### Consigne A:
Dans les entrées, renommez « common name » en « vernacular name » dans tout ce qui va de la ligne contenant « class: Insecta » jusqu'à la fin des entrées, sans rien changer d'autre. Reproduisez uniquement ces lignes, en omettant les images.
━━━ Extrait du document ━━━
Je vais vous parler ce soir de la statue qui trône sur la place de la république à Paris
Cette place connue de tous comme stade d'entrainement permanent de nos forces syndicales  et lieu d'expression libre des intellectuels de tout bord, a longtemps été "décorée" par des œuvres graphiques d'artistes de rue, au point que la statue qui y siège avait simplement disparu, sous les graffitis, tags lumignons, tentes voire barnums.
Or en aout dernier un grand nettoyage a été réalisé.
La République apparait maintenant comme aux premiers jours de son installation en 1883, et, Oh surprise, les symboles maçonniques y sont très nombreux  et magnifiquement sculptés.


 
Petit rappel historique sur la place de la République :
 
Avant son ouverture, la place de la République correspondait au bastion de la porte du Temple dans l'enceinte de Charles V. Elle prendra sa forme actuelle au cours du XIXe siècle, particulièrement à la suite des travaux d'urbanisme d'Haussmann sous le Second Empire.
En 1811, elle est ornée de la fontaine du Château d'eau, œuvre de Pierre-Simon Girard, et prend le nom de place du Château-d'Eau. Cette fontaine est déplacée à La Villette en 1875.
 
En 1878, le conseil municipal de Paris, à majorité radi
cale
, propose l'érection d'un monument à la République dans l'est parisien ; la commande est effectuée en 1879.

La place portera désormais le nom de Place de la République.
 
L'administration de Paris est essentiellement du ressort du préfet de la Seine, nommé par le gouvernement français.
Le conseil de Paris tente de marquer son indépendance en demandant une République munie d'un bonnet phrygien, malgré l'interdiction officielle d'une telle représentation.
 
Le concours est remporté par les frères MORICE, Léopold pour la statuaire et Charles pour le socle.
 
Le monument fut d'abord érigé le 14 juillet 1880 avec un modèle en plâtre, remplacé par une statue de bronze à l'occasion de son inauguration le 14 juillet 1883.
 
A noter que :
-  le Président de la République était Jules GREVY, Franc-maçon qui a appartenu à la Loge d'Arras « La Constante Amitié », du Grand Orient de France.
- Le Président du Conseil était Jules FERRY, qui fut initié le 8 juillet 75 par la loge "la Clémente Amitié" au Grand Orient de France, en même temps que LITTRE.
 
Présentation générale :
 
L'œuvre est constituée d'une allégorie de la République en bronze de 9,5 m de hauteur, érigée sur un piédestal en pierre de 15,5 m de haut et environ 13 m de diamètre au niveau du sol.
 
Le piédestal comporte trois statues en pierre, allégories de La Liberté, de L'Égalité et de La Fraternité. Sous ces statues, tout autour du piédestal, un ensemble de douze hauts-reliefs en bronze représentent des dates marquantes de la République française.
━━━ Entrées répertoriées ━━━
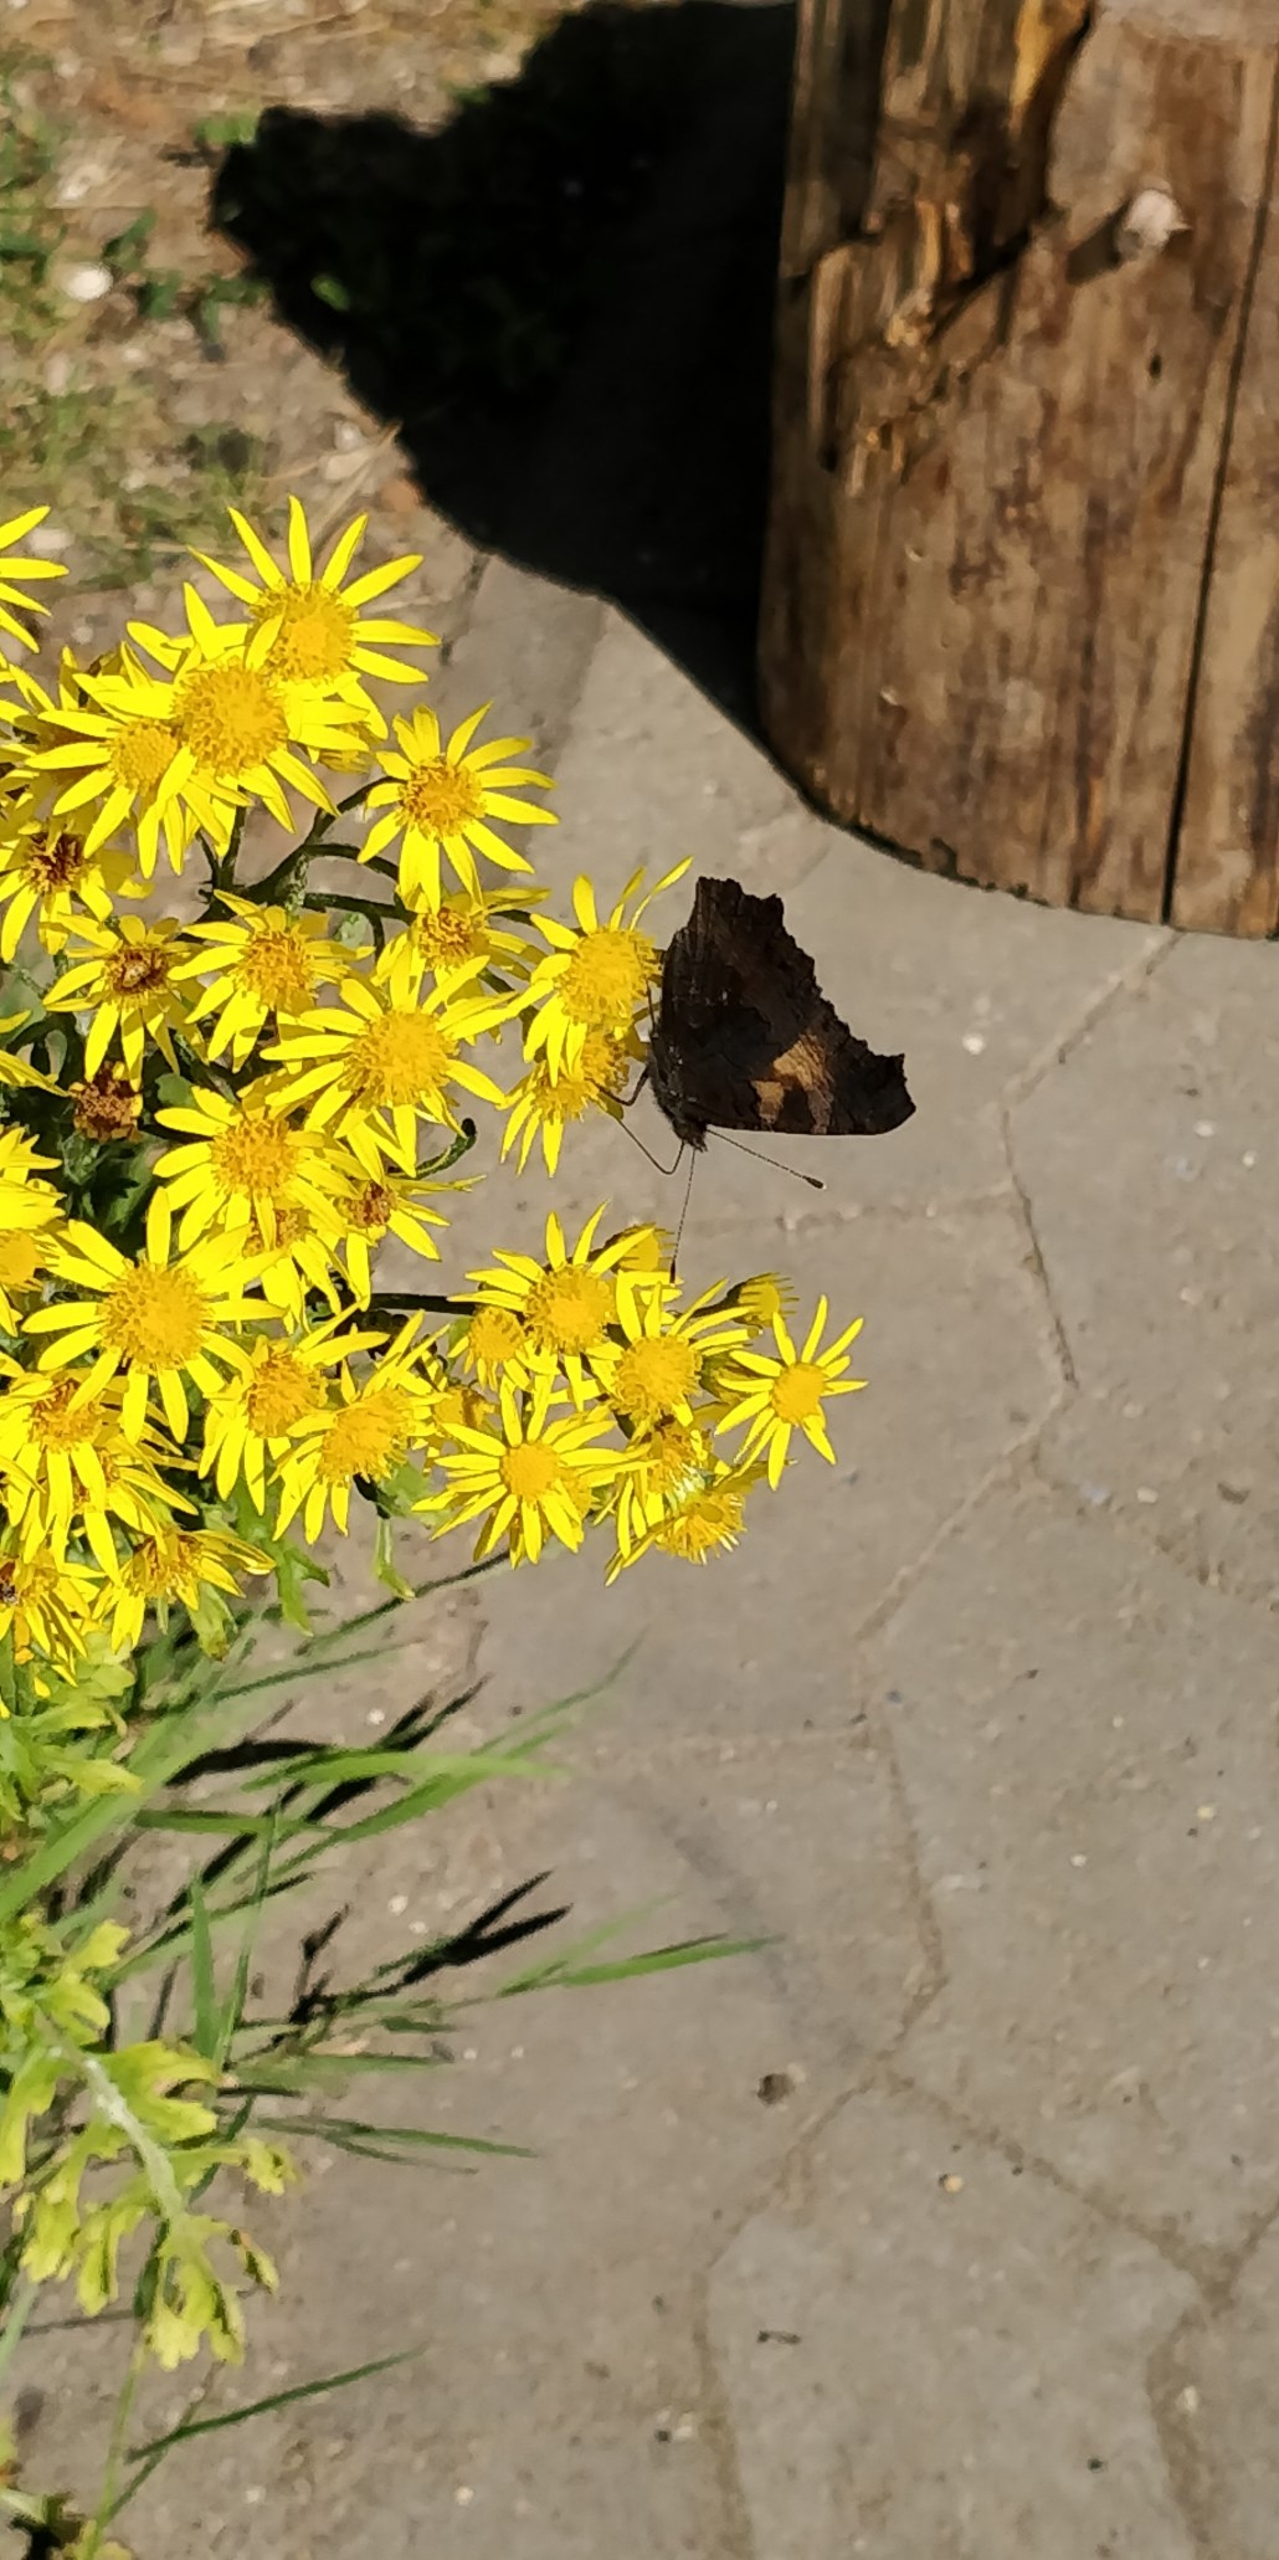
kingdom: Animalia
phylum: Arthropoda
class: Insecta
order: Lepidoptera
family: Nymphalidae
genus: Aglais
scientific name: Aglais urticae
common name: Nældens takvinge
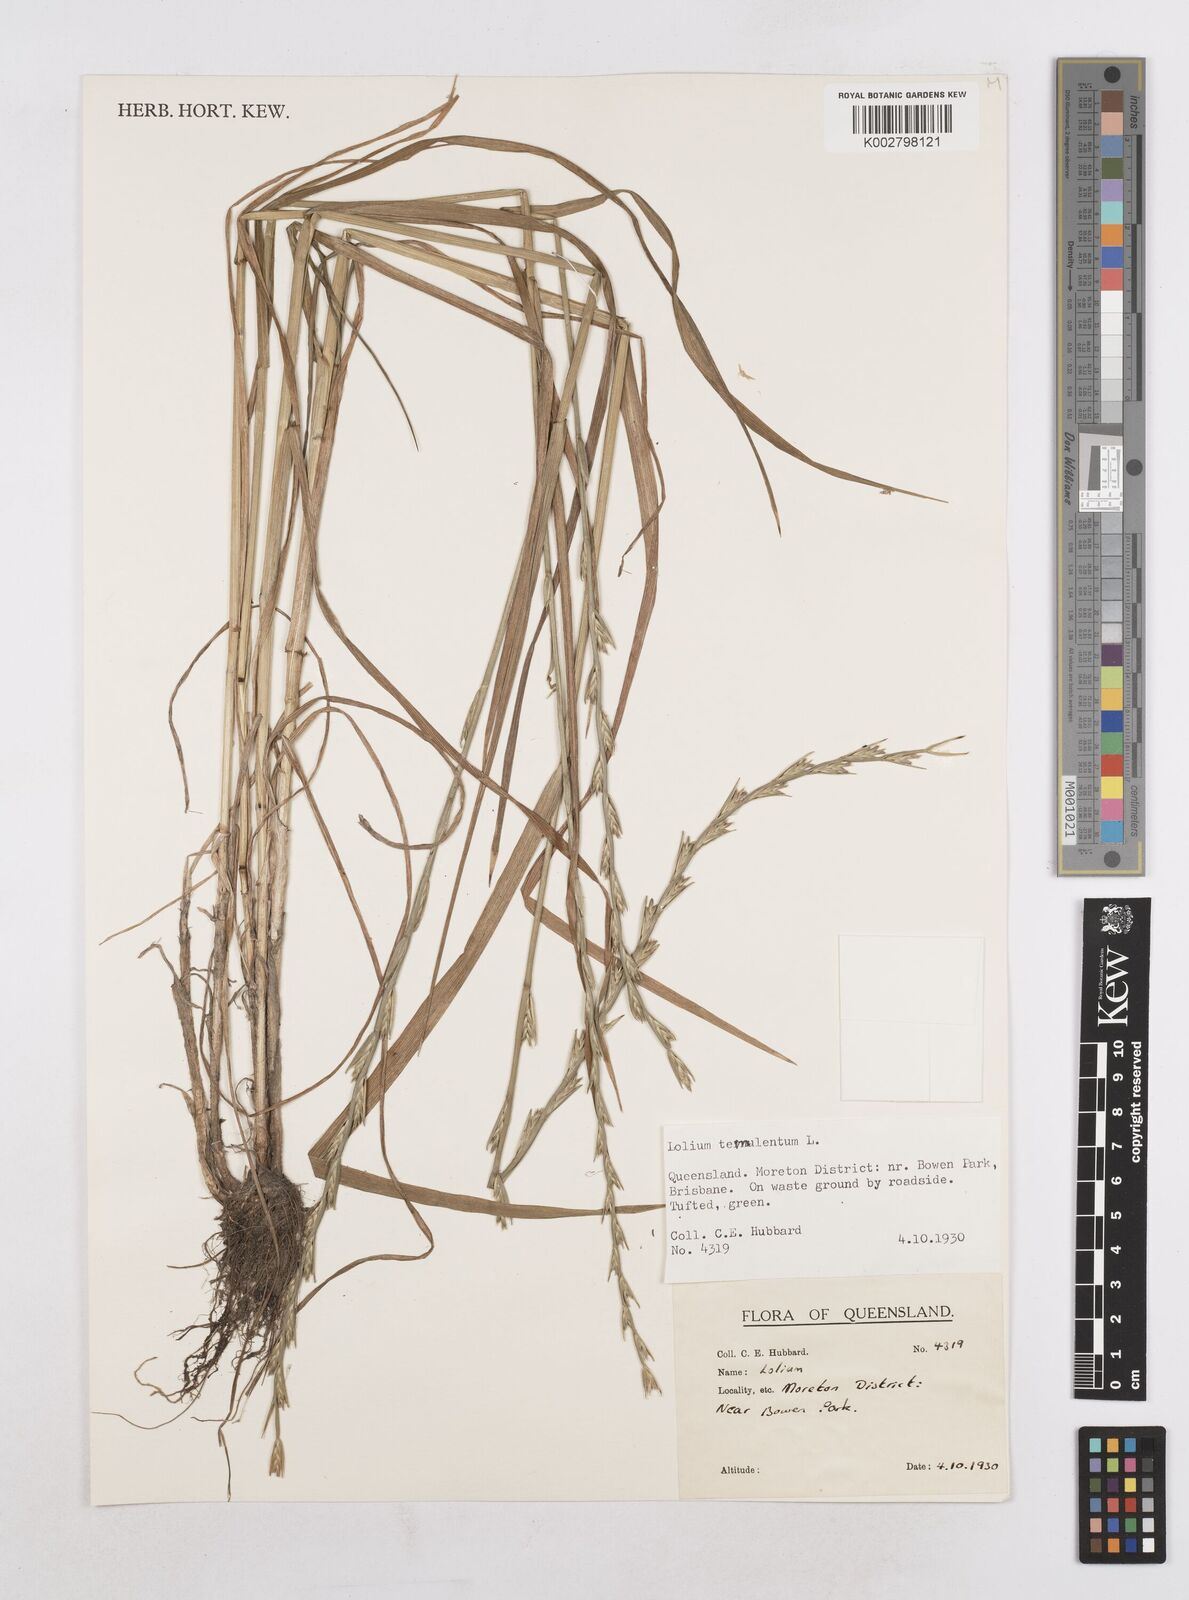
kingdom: Plantae
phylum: Tracheophyta
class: Liliopsida
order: Poales
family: Poaceae
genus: Lolium
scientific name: Lolium temulentum
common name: Darnel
━━━
### Consigne B:
D'après l'extrait sur la place de la République, quelle est la hauteur de l'allégorie de la République en bronze ?

### Réponse A:
class: Insecta
order: Lepidoptera
family: Nymphalidae
genus: Aglais
scientific name: Aglais urticae
vernacular name: Nældens takvinge
kingdom: Plantae
phylum: Tracheophyta
class: Liliopsida
order: Poales
family: Poaceae
genus: Lolium
scientific name: Lolium temulentum
vernacular name: Darnel

### Réponse B:
Elle mesure 9,5 m de hauteur.